What impact do companies such as Segment have on the continued growth of APIs?

APIs are all about machines working with machines. You can think of Segment as an API of APIs, as we make it easier to connect existing APIs together. So we certainly accelerate the growth of APIs, in that we make it easier to use them.

 

Retailers have been talking about creating a single customer view for a very long time, but many still face challenges in doing so. Why are retailers stuck, and which emerging solutions might help them move more quickly?

Historically, most “single view of the customer” products have evolved from a single marketing channel. These products start as a simple tool representing a single channel for interacting with the customer, and the the product attempts to spread sideways to cover all channels.
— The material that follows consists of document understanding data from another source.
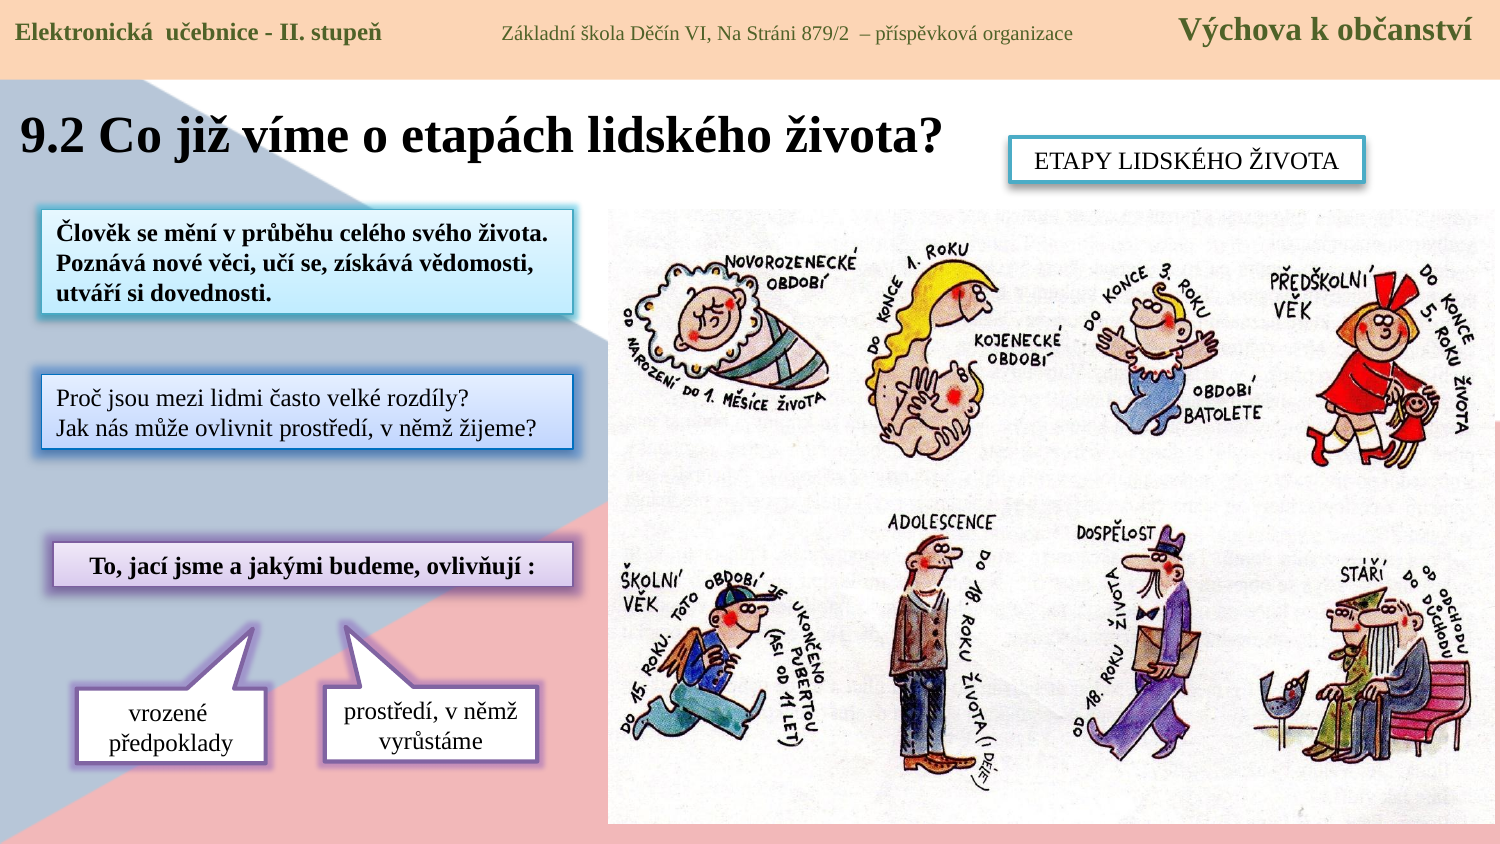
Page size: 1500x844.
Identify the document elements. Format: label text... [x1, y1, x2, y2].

text_box ETAPY LIDSKÉHO ŽIVOTA [1008, 135, 1366, 184]
text_box vrozené předpoklady [74, 626, 268, 766]
text_box Proč jsou mezi lidmi často velké rozdíly? Jak nás může ovlivnit prostředí, v němž žijeme? [41, 374, 574, 450]
text_box prostředí, v němž vyrůstáme [322, 625, 540, 764]
text_box To, jací jsme a jakými budeme, ovlivňují : [52, 541, 574, 587]
picture [607, 209, 1495, 824]
text_box 9.2 Co již víme o etapách lidského života? [5, 83, 975, 181]
text_box Elektronická učebnice - II. stupeň Základní škola Děčín VI, Na Stráni 879/2 – příspěvková organizace Výchova k občanství [0, 0, 1500, 80]
text_box Člověk se mění v průběhu celého svého života. Poznává nové věci, učí se, získává vědomosti, utváří si dovednosti. [41, 209, 574, 315]
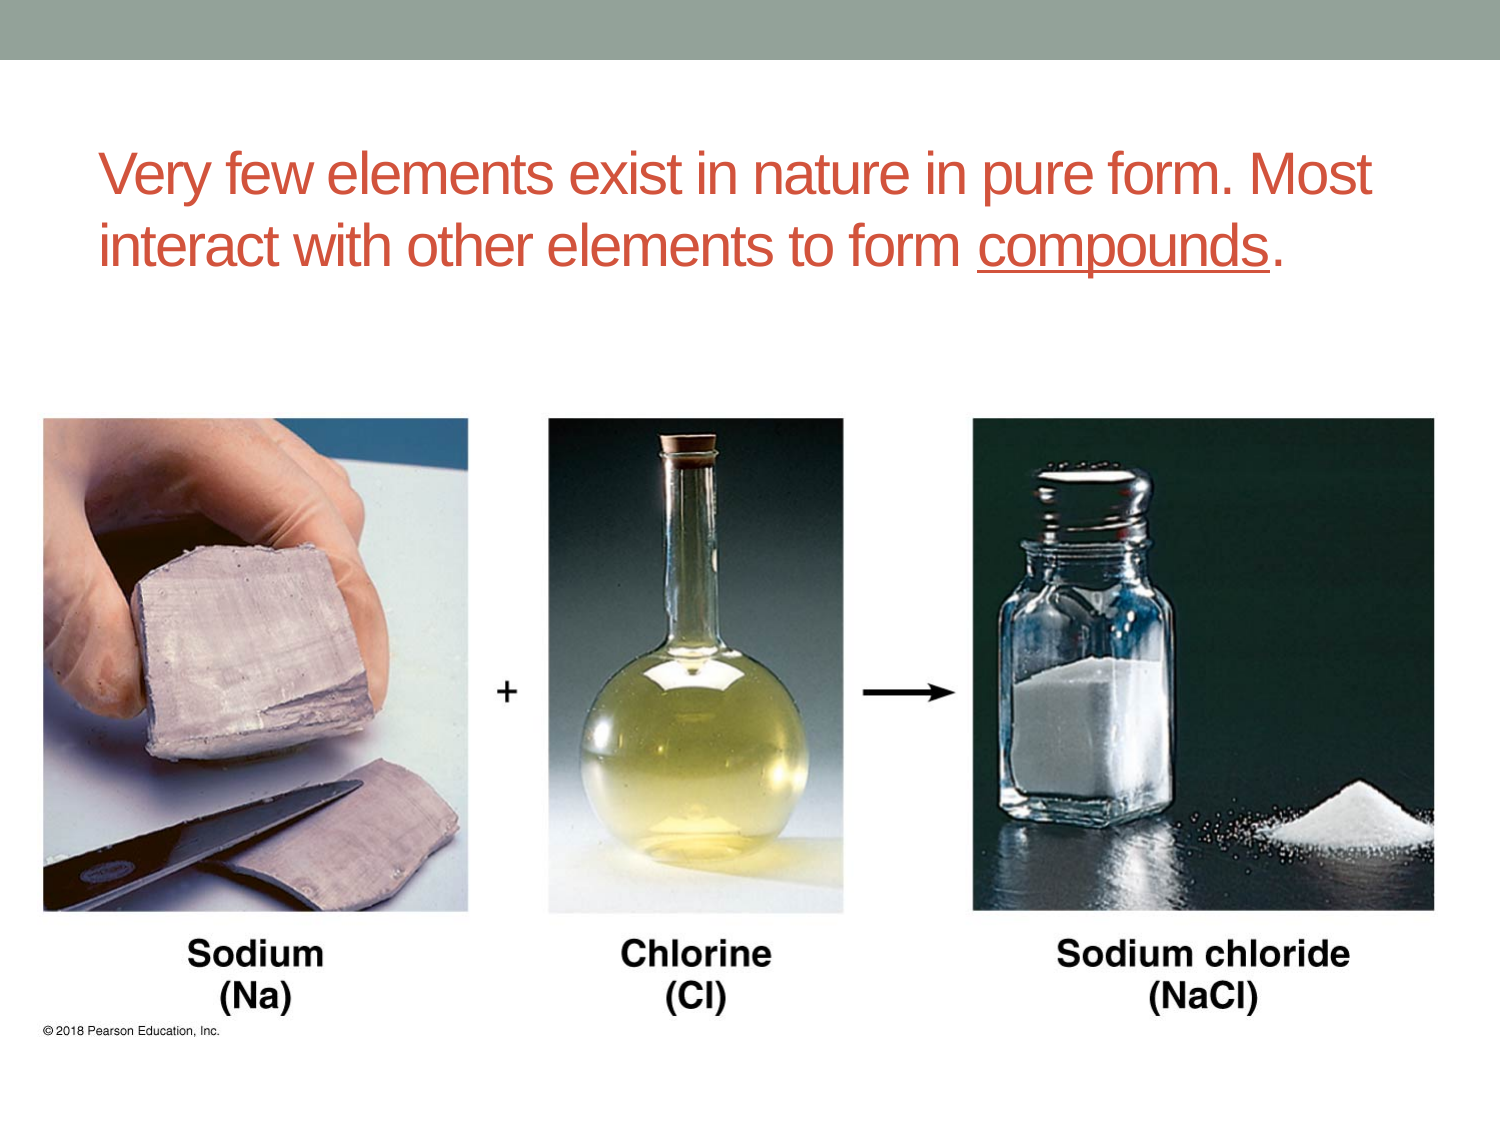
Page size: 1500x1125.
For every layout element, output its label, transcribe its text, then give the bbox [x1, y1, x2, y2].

picture [37, 412, 1440, 1047]
title Very few elements exist in nature in pure form. Most interact with other elements to form compounds. [83, 125, 1434, 288]
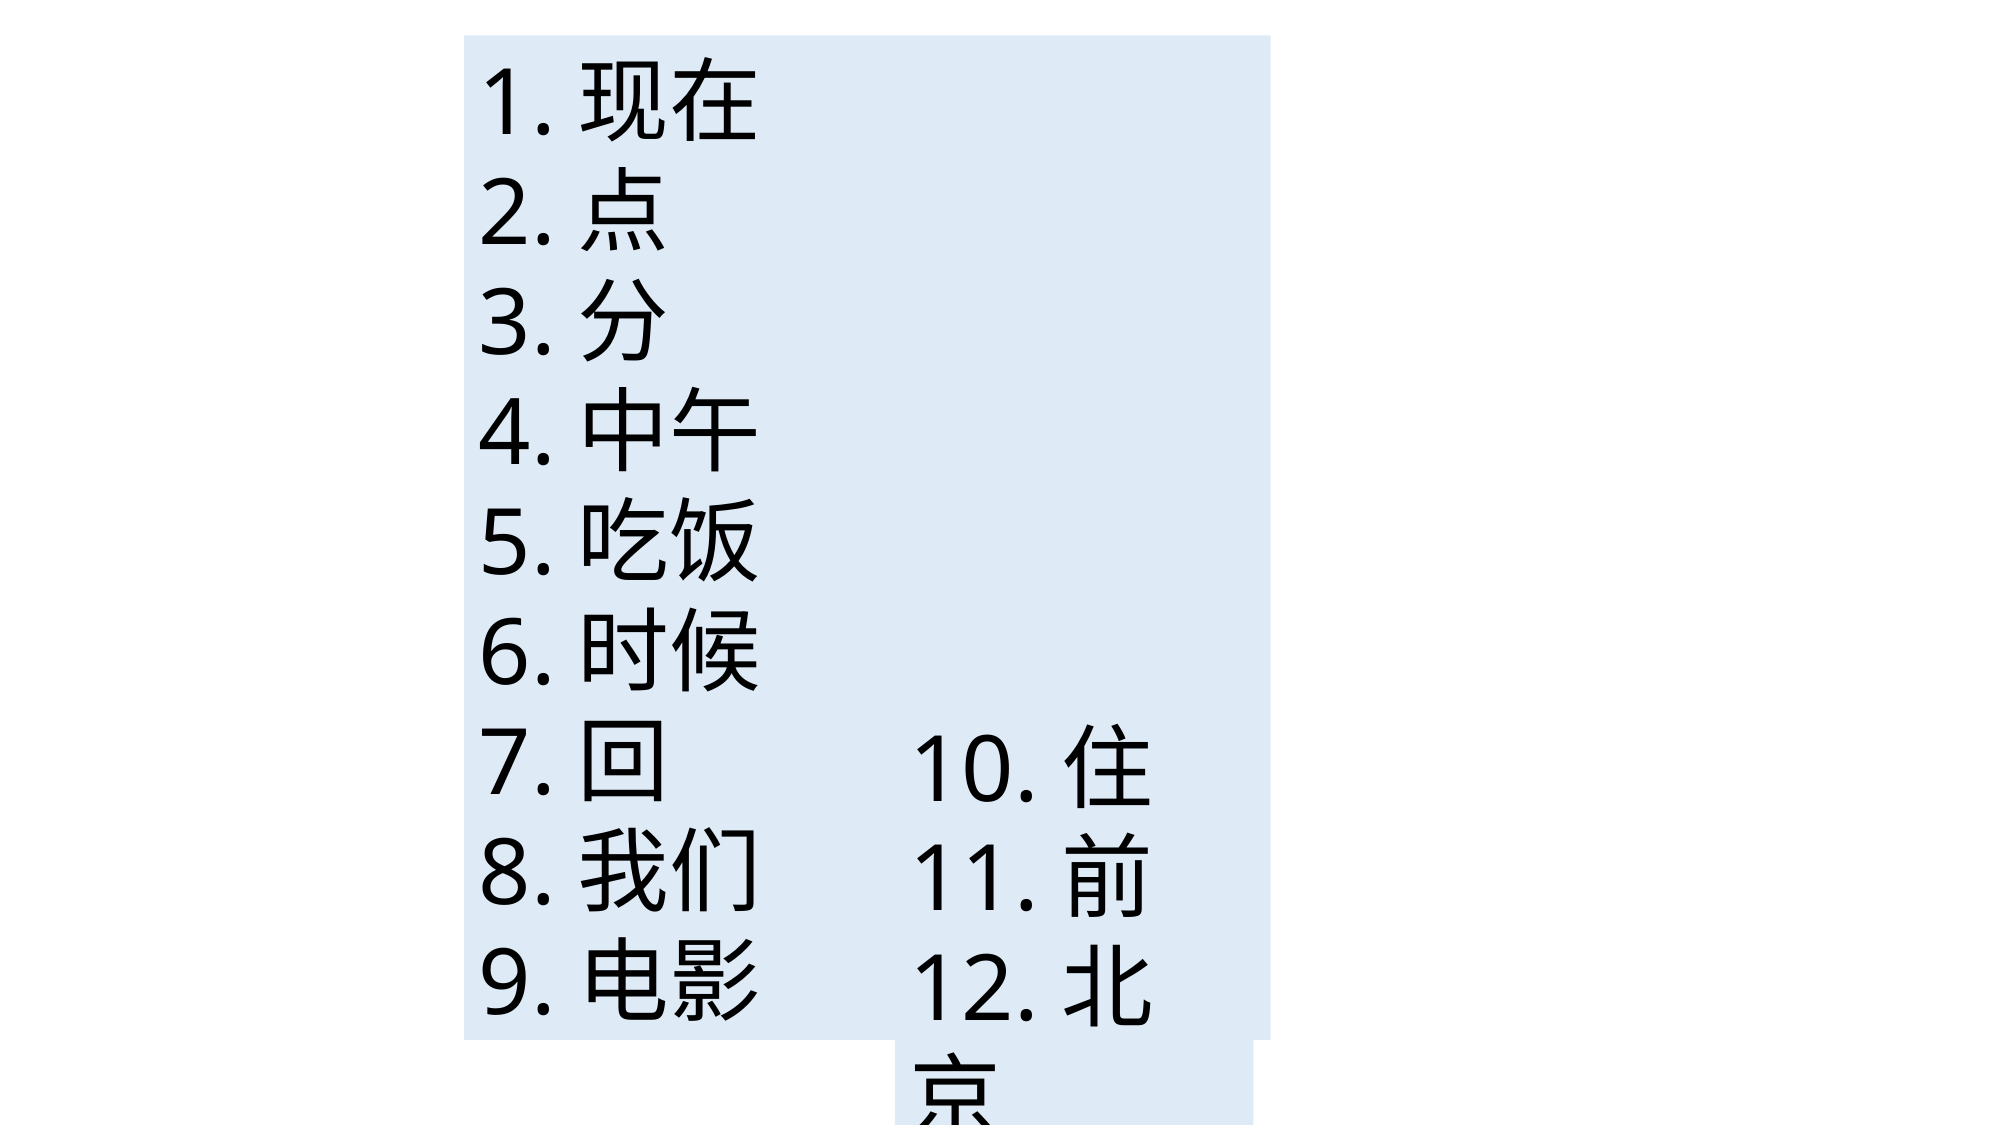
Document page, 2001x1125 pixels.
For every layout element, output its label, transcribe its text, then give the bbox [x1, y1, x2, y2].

text_box 10.住 11.前 12.北京 [894, 701, 1254, 1125]
text_box 1.现在 2.点 3.分 4.中午 5.吃饭 6.时候 7.回 8.我们 9.电影 [464, 35, 1271, 1040]
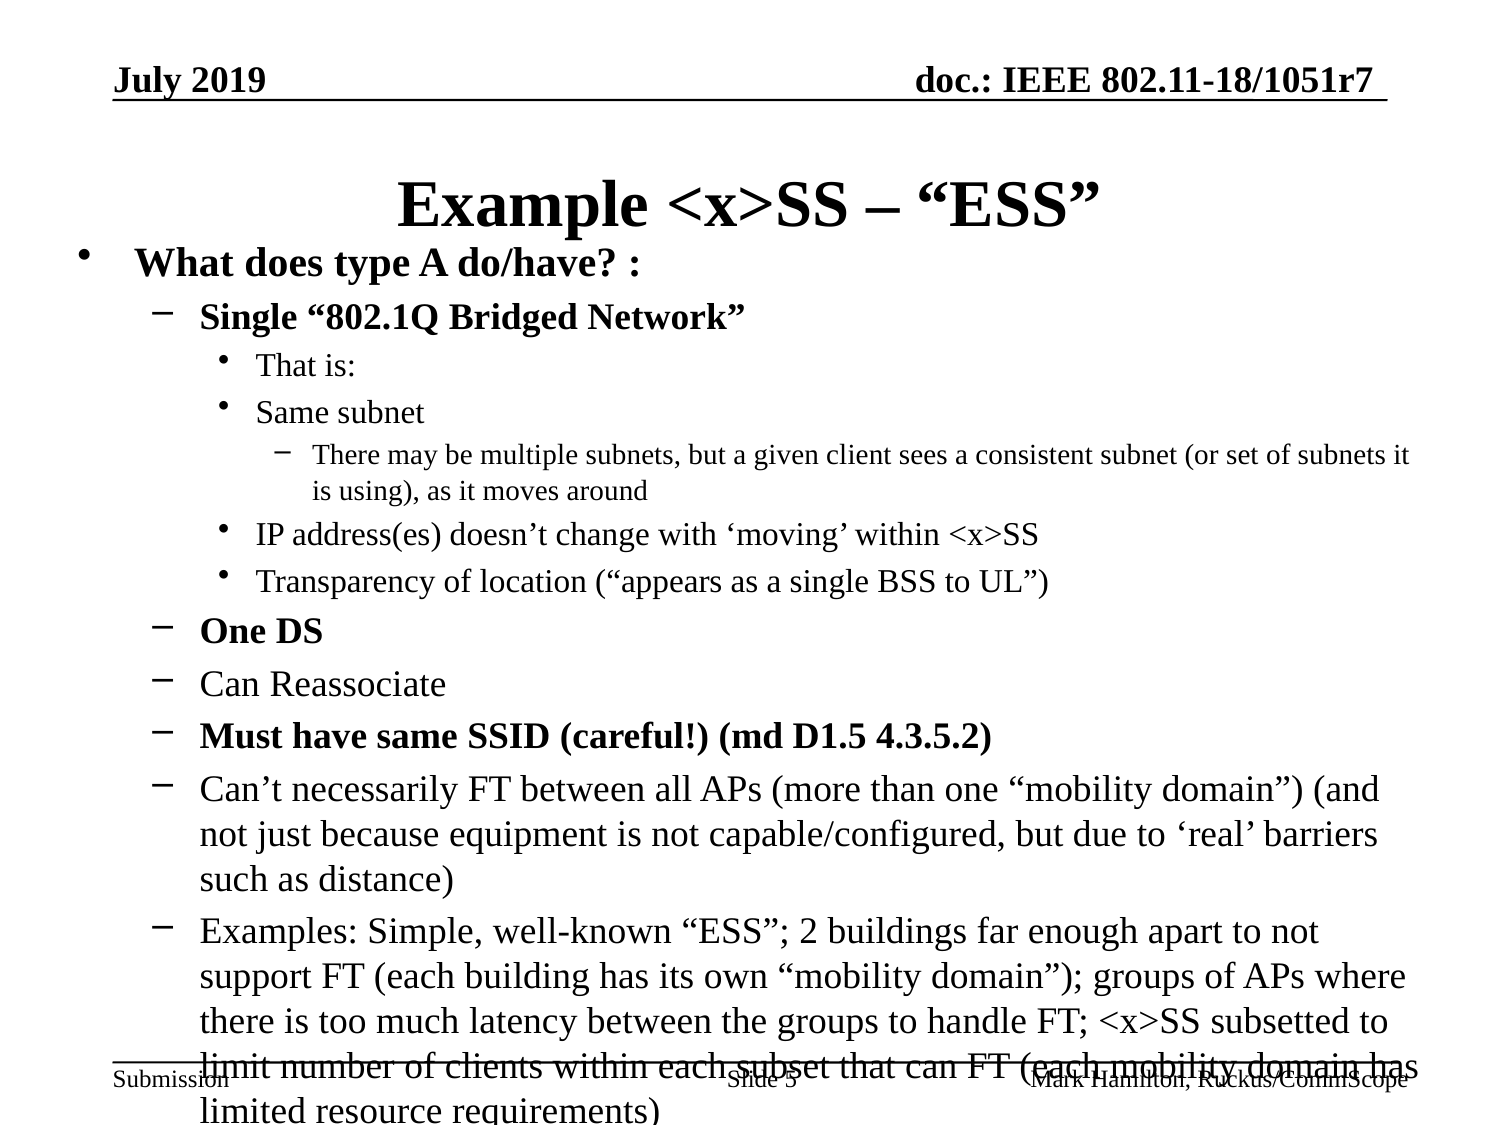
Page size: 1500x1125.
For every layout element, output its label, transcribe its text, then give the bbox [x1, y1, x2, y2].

title Example <x>SS – “ESS” [112, 112, 1388, 226]
list What does type A do/have? : Single “802.1Q Bridged Network” That is: Same subnet There may be multiple subnets, but a given client sees a consistent subnet (or set of subnets it is using), as it moves around IP address(es) doesn’t change with ‘moving’ within <x>SS Transparency of location (“appears as a single BSS to UL”) One DS Can Reassociate Must have same SSID (careful!) (md D1.5 4.3.5.2) Can’t necessarily FT between all APs (more than one “mobility domain”) (and not just because equipment is not capable/configured, but due to ‘real’ barriers such as distance) Examples: Simple, well-known “ESS”; 2 buildings far enough apart to not support FT (each building has its own “mobility domain”); groups of APs where there is too much latency between the groups to handle FT; <x>SS subsetted to limit number of clients within each subset that can FT (each mobility domain has limited resource requirements) [62, 226, 1438, 1015]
The result is supposed to be a fully-integrated suite of tools that  supposedly provide everything under one tightly-integrated roof. The reality is pretty disappointing. Salesforce, Oracle and Adobe have all acquired their way to becoming a suite. As is common with acquisitions, under the common brand the technology stacks and integrations can be a mess. So these suites fail to deliver on the single view of the customer.

Sailthru’s methodology for collecting, storing, and using data to power personalized multi-channel marketing campaigns is fundamentally different than the legacy technologies in the marketplace. That’s just one of the reasons we’re excited about our Sailthru integration. Sailthru’s customers have a strong use case for Segment, but the nature of what they do and the success they have within retail and media for marketing demonstrates just how important a modern approach to customer data is for an entire organization.

 

Can you give an example of a specific challenge one of your customers faced that would have been extremely difficult, if not impossible, to solve without Segment?

One of my favorites shows how Segment has helped e-commerce company Trunk Club deliver personal style. Trunk Club enables people to share clothing preferences via a mobile app or its website, and then connects those shoppers to a personal stylist. The company was using a small number of software applications to review its data, but it didn’t have a consistent strategy to take advantage of the enormous trove of data generated by shopping and purchase behaviors, which could contribute insight for building personal clothing catalogues. 

Segment made it easy for Trunk Club to access data, answer questions, and make faster changes by tracking customer behavior data from their iOS and Android apps, website, and servers. Routing that data to multiple tools that different teams rely on, Trunk Club turns that data into recommendations stylists use to select the right items for each individual customer. Segment has enabled Trunk Club to access data, answer questions, and make faster changes than ever before.